Le riflessioni che seguono vorrebbero suggerire come evitare questo doppio pericolo, a partire dall’uso didattico delle memorie nella ricostruzione dell’universo concentrazionario, che innanzitutto legano culturalmente narranti, narrati e ascoltatori. Ripetiamo: culturalmente; poiché in tristi giorni nei quali presupposte e istituzionali Commissioni culturali intenderebbero cassare maldestramente i manuali di storia, ci chiediamo se una cittadinanza consapevole, o magari la costruzione di una «religione civile» oggi mancante, debba maturare intorno al principio di riconciliazione o non piuttosto occorra costruirla attraverso il più elaborato principio del riconoscimento, che sta d’altronde alla base della convivenza sociale e anche della ricerca. Il riconoscimento delle responsabilità politiche, collettive e civili (come nel caso delle leggi razziali). Poi il riconoscimento delle scelte soggettive. Diversamente dal principio di riconciliazione, più volte richiamato nel dibattito politico sul «passato che non passa», che attiene semmai alla legittima sfera privata della coscienza individuale, il principio del riconoscimento oppone un’esigenza di serrata indagine e una complessa opera di smascheramento, che sono il sale dell’insegnamento e della logica che guida la scoperta storica, ma anche il primo passo per la costruzione di un’appartenenza nazionale e, ancor più, di un’etica pubblica.

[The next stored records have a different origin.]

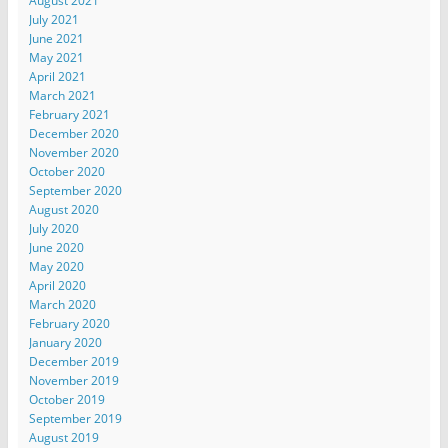
August 2021
July 2021
June 2021
May 2021
April 2021
March 2021
February 2021
December 2020
November 2020
October 2020
September 2020
August 2020
July 2020
June 2020
May 2020
April 2020
March 2020
February 2020
January 2020
December 2019
November 2019
October 2019
September 2019
August 2019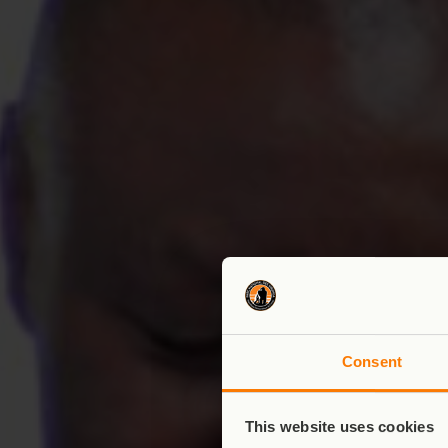
Consent
This website uses cookies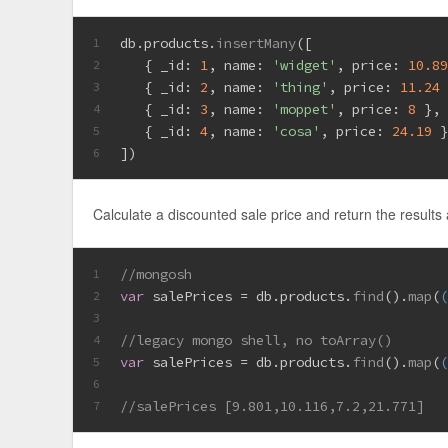
db.
products
.
insertMany
([
1
   { 
_id
: 
1
, 
name
: 
'widget'
, 
price
: 
10.8
2
   { 
_id
: 
2
, 
name
: 
'thing'
, 
price
: 
11.24
3
   { 
_id
: 
3
, 
name
: 
'moppet'
, 
price
: 
8
 },
4
   { 
_id
: 
4
, 
name
: 
'cosa'
, 
price
: 
24.19
 
5
])
6
Calculate a discounted sale price and return the results 
//mongosh
1
var
 salePrices = db.
products
.
find
().
map
(
2
3
//legacy mongo shell, no toArray()
4
var
 salePrices = db.
products
.
find
().
map
(
5
6
//salePrices [9.801,10.116,7.2,21.771]
7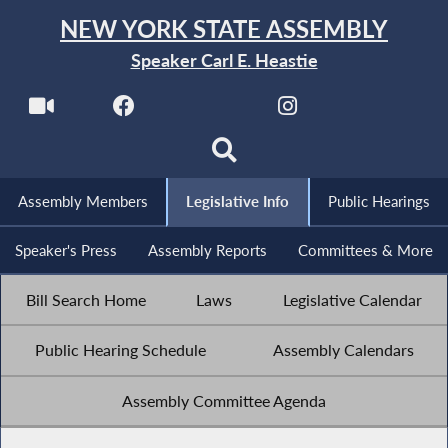
NEW YORK STATE ASSEMBLY
Speaker Carl E. Heastie
Assembly Members
Legislative Info
Public Hearings
Speaker's Press
Assembly Reports
Committees & More
Bill Search Home
Laws
Legislative Calendar
Public Hearing Schedule
Assembly Calendars
Assembly Committee Agenda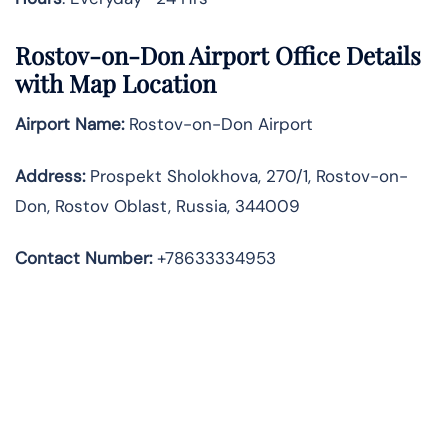
Rostov-on-Don Airport Office Details
with Map Location
Airport Name:
Rostov-on-Don Airport
Address
:
Prospekt Sholokhova, 270/1, Rostov-on-
Don, Rostov Oblast, Russia, 344009
Contact Number:
+78633334953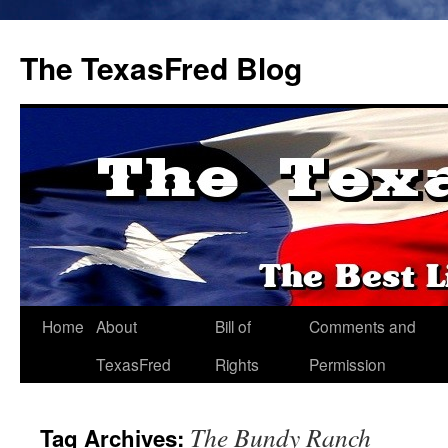
The TexasFred Blog
Home
About
Bill of
Comments and
TexasFred
Rights
Permission
The Bundy Ranch
Tag Archives: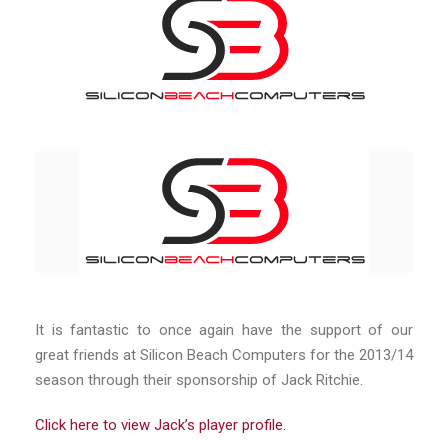
It is fantastic to once again have the support of our
great friends at Silicon Beach Computers for the 2013/14
season through their sponsorship of Jack Ritchie.
Click here to view Jack’s player profile.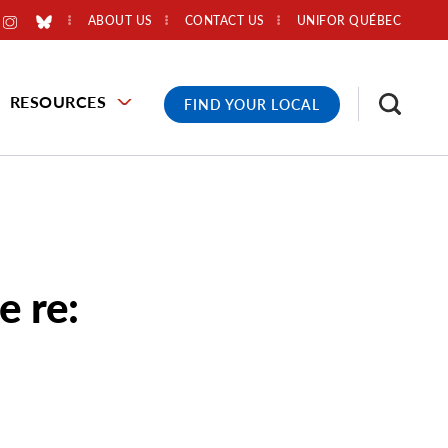
ABOUT US
CONTACT US
UNIFOR QUÉBEC
RESOURCES
FIND YOUR LOCAL
 re: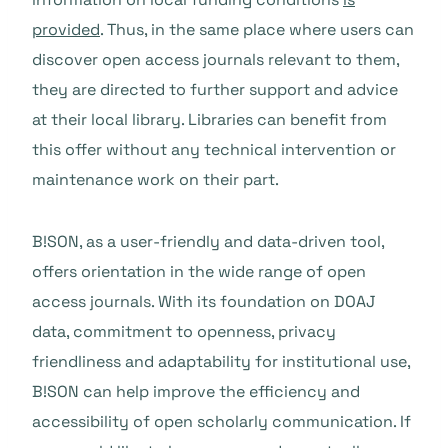
provided
. Thus, in the same place where users can
discover open access journals relevant to them,
they are directed to further support and advice
at their local library. Libraries can benefit from
this offer without any technical intervention or
maintenance work on their part.
B!SON, as a user-friendly and data-driven tool,
offers orientation in the wide range of open
access journals. With its foundation on DOAJ
data, commitment to openness, privacy
friendliness and adaptability for institutional use,
B!SON can help improve the efficiency and
accessibility of open scholarly communication. If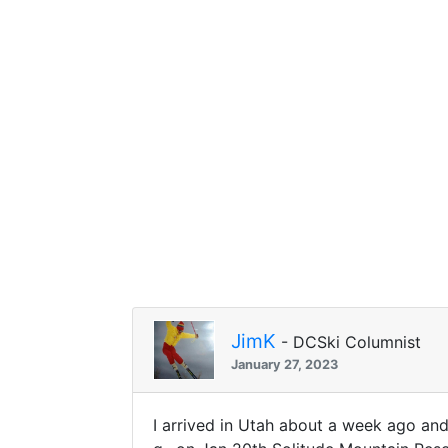
JimK
- DCSki Columnist
January 27, 2023
I arrived in Utah about a week ago an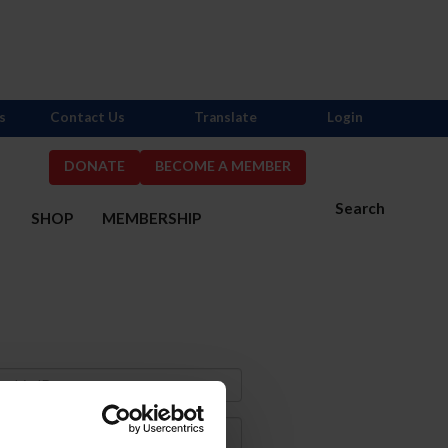
s
Contact Us
Translate
Login
DONATE
BECOME A MEMBER
Search
S
SHOP
MEMBERSHIP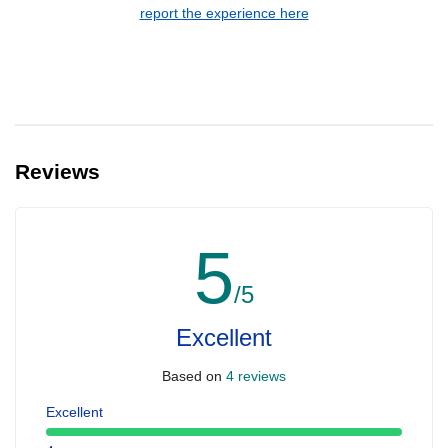
report the experience here
Reviews
5
/5
Excellent
Based on
4 reviews
Excellent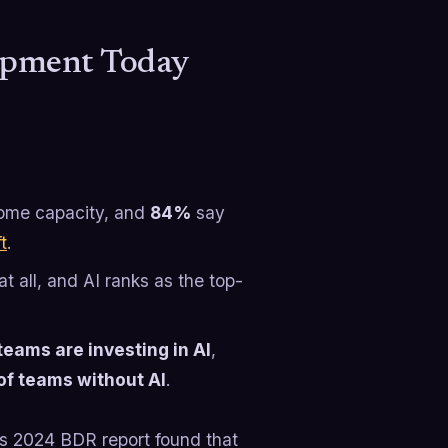
lopment Today
 some capacity, and
84%
say
t
.
t all, and AI ranks as the top-
teams are investing in AI
,
of teams without AI
.
e’s 2024 BDR report found that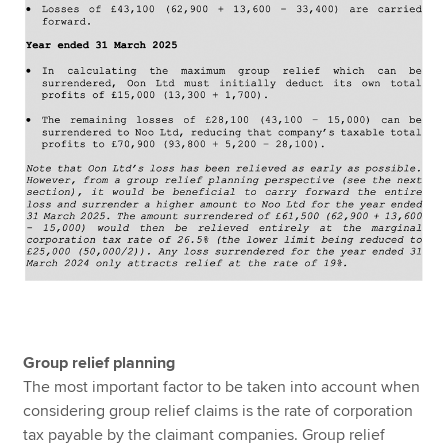
Group relief planning
The most important factor to be taken into account when
considering group relief claims is the rate of corporation
tax payable by the claimant companies. Group relief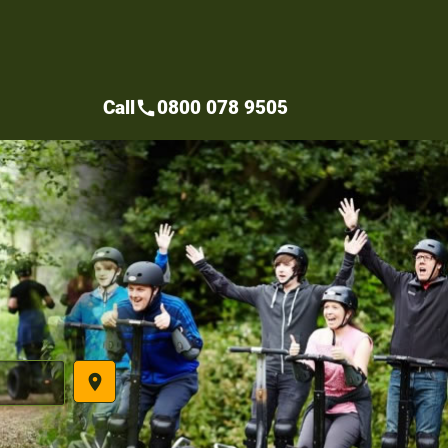
Call
0800 078 9505
call
place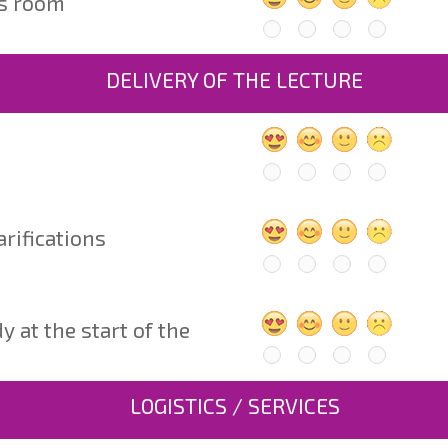
ss room
DELIVERY OF THE LECTURE
arifications
at the start of the 
LOGISTICS / SERVICES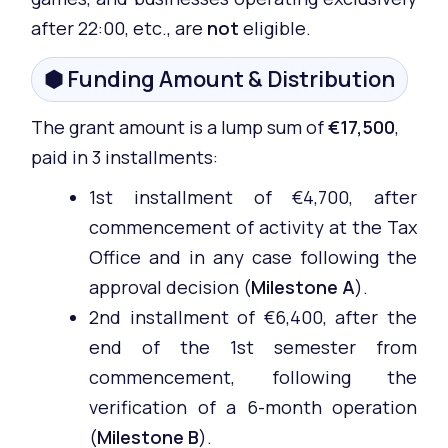
after 22:00, etc., are
not
eligible.
⬢ Funding Amount & Distribution
The grant amount is a lump sum of
€17,500
,
paid in 3 installments:
1st installment of €4,700, after
commencement of activity at the Tax
Office and in any case following the
approval decision (
Milestone A
).
2nd installment of €6,400, after the
end of the 1st semester from
commencement, following the
verification of a 6-month operation
(
Milestone B
).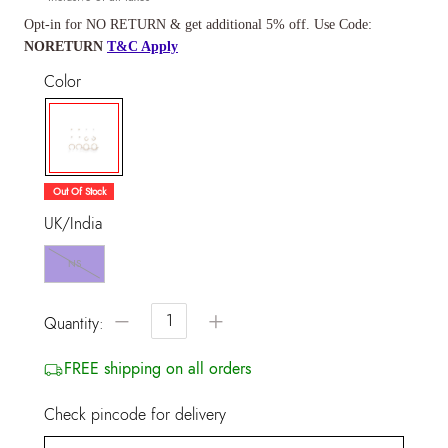
Opt-in for NO RETURN & get additional 5% off. Use Code:
NORETURN
T&C Apply
Color
selected
Out Of Stock
UK/India
NS
−
+
Quantity:
FREE shipping on all orders
Check pincode for delivery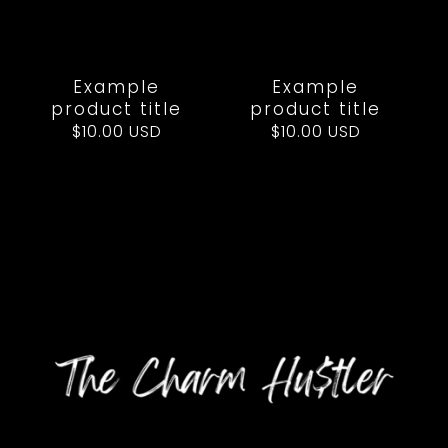
Example
Example
product title
product title
Regular
$10.00 USD
Regular
$10.00 USD
price
price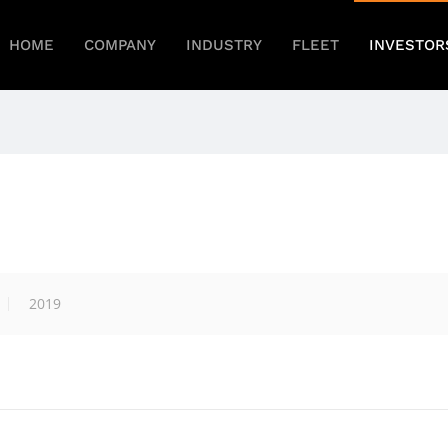
HOME
COMPANY
INDUSTRY
FLEET
INVESTOR
2019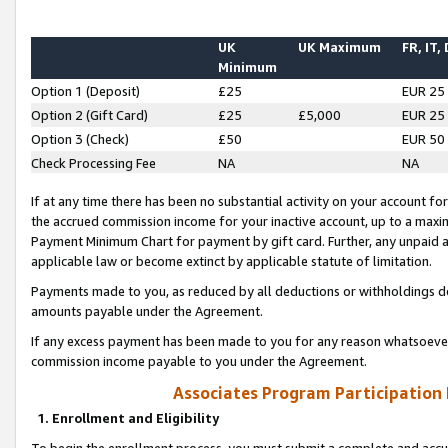
UK
UK Maximum
FR, IT,
Minimum
Option 1 (Deposit)
£25
EUR 25
Option 2 (Gift Card)
£25
£5,000
EUR 25
Option 3 (Check)
£50
EUR 50
Check Processing Fee
NA
NA
If at any time there has been no substantial activity on your account for 
the accrued commission income for your inactive account, up to a max
Payment Minimum Chart for payment by gift card. Further, any unpaid 
applicable law or become extinct by applicable statute of limitation.
Payments made to you, as reduced by all deductions or withholdings de
amounts payable under the Agreement.
If any excess payment has been made to you for any reason whatsoever,
commission income payable to you under the Agreement.
Associates Program Participation
1. Enrollment and Eligibility
To begin the enrollment process, you must submit a complete and accur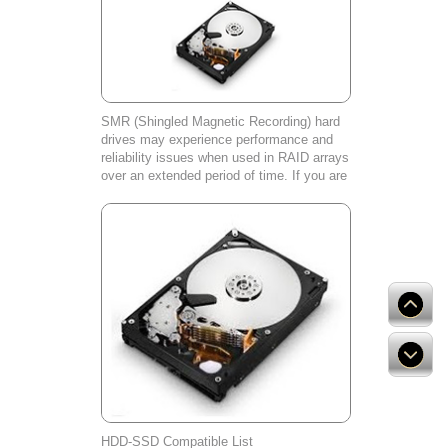
SMR (Shingled Magnetic Recording) hard
drives may experience performance and
reliability issues when used in RAID arrays
over an extended period of time. If you are
experiencing any problems with your SMR
hard drive, please contact our cust
HDD-SSD Compatible List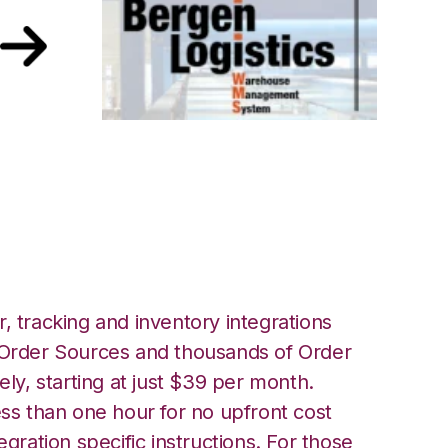
lace with Bergen
tion
, tracking and inventory integrations
rder Sources and thousands of Order
ely, starting at just $39 per month.
ess than one hour for no upfront cost
egration specific instructions. For those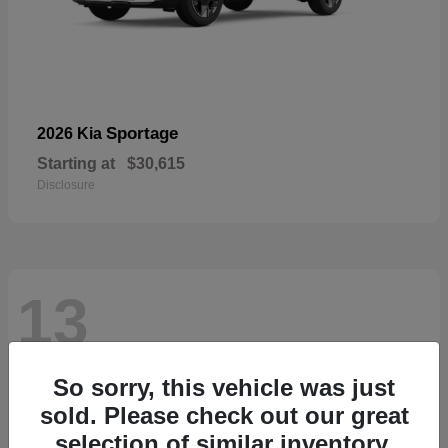
Sportage
2026 Kia
Starting at
$30,615
Disclosure
13
So sorry, this vehicle was just
sold. Please check out our great
selection of similar inventory.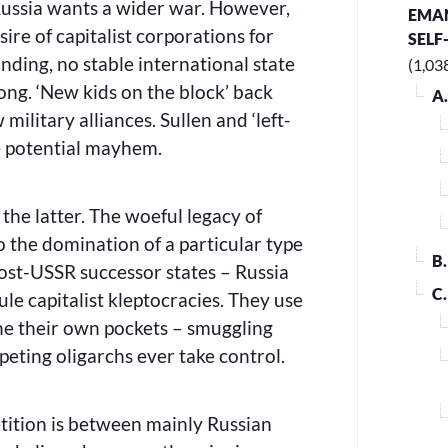
Russia wants a wider war. However,
EMAN
ire of capitalist corporations for
SELF
nding, no stable international state
(1,03
ong. ‘New kids on the block’ back
A
military alliances. Sullen and ‘left-
he potential mayhem.
 the latter. The woeful legacy of
o the domination of a particular type
B
 post-USSR successor states – Russia
C
le capitalist kleptocracies. They use
line their own pockets – smuggling
eting oligarchs ever take control.
tition is between mainly Russian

D’altronde, solo nel riconoscimento c’è anche vera Teshuvà, che in ebraico significa Pentimento ma anche Perdono, parola non a caso usata coraggiosamente dallo stesso pontefice Giovanni Paolo II in occasione del «riconoscimento» delle responsabilità storiche della Chiesa romana, anche di fronte alla Shoah. Il riconoscimento non è una strada che si può fare in maniche di camicia: presuppone un’interrogazione incessante anche sulle conseguenze; «è il risultato di una educazione e anche di una metamorfosi che riguarda tutti gli attori coinvolti» (David Bidussa); mentre si piega al passato rappresenta propriamente una «scommessa» sul futuro, in quanto ha nelle giovani generazioni il proprio destinatario.
Il Giorno della Memoria è una buona occasione per interrogare, poiché una scuola veramente laica e pubblica pone domande, riconosce problemi, meno che mai fornisce prescrizioni e indica soluzioni, che lascia al libero sviluppo individuale che dura tutta una vita. Così, la riconciliazione senza il duro sforzo del riconoscimento, cui è legato indissolubilmente il cammino della formazione, rischia la precettistica, tipica del casereccio «vogliamoci bene», la quale anzi svuoterebbe la polifonia della memoria e la multidimensionalità della storia, scivolando su una riscrittura del passato più vicino alla pratica della riabilitazione che non alla dura legge degli eventi. Insomma, avrebbe il tono esortativo di un’omelia buona per tutte le occasioni; che è un’altra cosa rispetto al sapere, all’insegnamento e alla virtù.